Torque -$\underset{\tau }{\rightarrow}= \underset{r}{\rightarrow}\times \underset{F}{\rightarrow}$

And Central forces pass through the axis of rotation so torque is zero.

If no external torque is acting on a particle, the angular momentum of a particle is constant.
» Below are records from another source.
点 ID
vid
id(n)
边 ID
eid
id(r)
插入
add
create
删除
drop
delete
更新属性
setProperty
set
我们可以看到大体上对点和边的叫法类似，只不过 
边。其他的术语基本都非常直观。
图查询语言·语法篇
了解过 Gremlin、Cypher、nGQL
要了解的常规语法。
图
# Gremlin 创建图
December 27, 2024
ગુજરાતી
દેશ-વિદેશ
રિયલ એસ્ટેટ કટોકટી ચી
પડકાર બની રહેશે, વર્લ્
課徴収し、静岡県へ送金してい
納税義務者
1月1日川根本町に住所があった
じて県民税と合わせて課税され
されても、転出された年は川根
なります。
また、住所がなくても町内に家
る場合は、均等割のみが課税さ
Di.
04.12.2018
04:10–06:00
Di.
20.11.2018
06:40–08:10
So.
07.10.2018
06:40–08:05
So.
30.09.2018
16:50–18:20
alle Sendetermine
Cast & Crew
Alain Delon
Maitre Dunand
Hence, the answer is the option (4).

Example 4: A rectangular solid box of length 0.3 m is held horizontally, with one of its sides on the edge of a platform of height 5 m. When released, it slips off the table in a certain short time t=0.01s, remaining essentially horizontal. The angle by which it would rotate when it hits the ground will be (in radians) close to:

1) 0.5

2) 0.3

3) 0.02

4) 0.28

Solution

Angular impulse -
$
\vec{J}=\int \vec{\tau} d t
$
wherein
Angular impulse is equal to a change in angular momentum
$
\vec{J}=I\left(\vec{w}_f-\vec{w}_i\right)
$

Apply Angular impulse $=$ change in angular momentum
$
\begin{aligned}
& T d t=\Delta \mathrm{L} \\
& T=m g \frac{l}{2} \\
& T d t=\Delta \mathrm{L}
\end{aligned}
$

$
\begin{aligned}
& (m g) \frac{l}{2} \times 0.01=\left(\frac{m l^2}{3}\right) w \\
& w=\frac{3 \times 10 \times 0.01}{2 \times 0.3}=0.5 \mathrm{rad} / \mathrm{s}
\end{aligned}
$
now $\mathrm{t=time}$ taken by rad. to hit the ground
$
\begin{aligned}
& t=\sqrt{\frac{2 h}{g}}=\sqrt{\frac{2 \times 5}{10}}=1 \mathrm{sec} \\
& \text { so } \Theta=\text { the angle rotates (in rad) } \\
& \Theta=w t \\
& \Theta=0.5 \mathrm{rad}
\end{aligned}
$

Hence, the answer is option (1).

Example 5: As shown in the figure, a bob of mass m is tied by a massless string whose other end portion is wound on a flywheel (disc) of radius r and mass m. When released from rest the bob starts falling vertically. When it has covered a distance h, the angular speed of the wheel will be:-

1) $\frac{1}{r} \sqrt{\frac{5 g h}{3}}$
2) $\frac{1}{r} \sqrt{\frac{7 g h}{3}}$
3) $\frac{1}{r} \sqrt{\frac{4 g h}{3}}$
4) $\frac{1}{r} \sqrt{\frac{2 g h}{3}}$

Solution:

Conservation Of angular momentum

$
\begin{aligned}
& m g-T=m a \\
& T \times r=I \alpha \\
& T=\frac{m r^2}{2} \times \frac{a}{r} \times \frac{1}{r} \\
& T=\frac{m a}{2} \\
& m g=\frac{3 m a}{2} \\
& a=\frac{2 g}{3}
\end{aligned}
$
$
\text { Also, } v=\sqrt{2 a s}=\sqrt{\frac{4 g h}{3}}
$
also, $v=\omega r$
$
\begin{aligned}
& \omega=\frac{v}{r} \\
& \Rightarrow \sqrt{\frac{4 g h}{3}} \times \frac{1}{r}=\frac{1}{r} \sqrt{\frac{4 g h}{3}}
\end{aligned}
$

Hence, the answer is option (3).

Summary

An object's angular momentum is represented by the equation or formula L = r⊥mv, which only changes when a net torque is applied. Thus, in the absence of torque, the object's perpendicular velocity will vary based on the radius, which is the separation between the body's mass centre and the circle's centre. It indicates that for shorter radii, velocity will be high and for longer radii, low.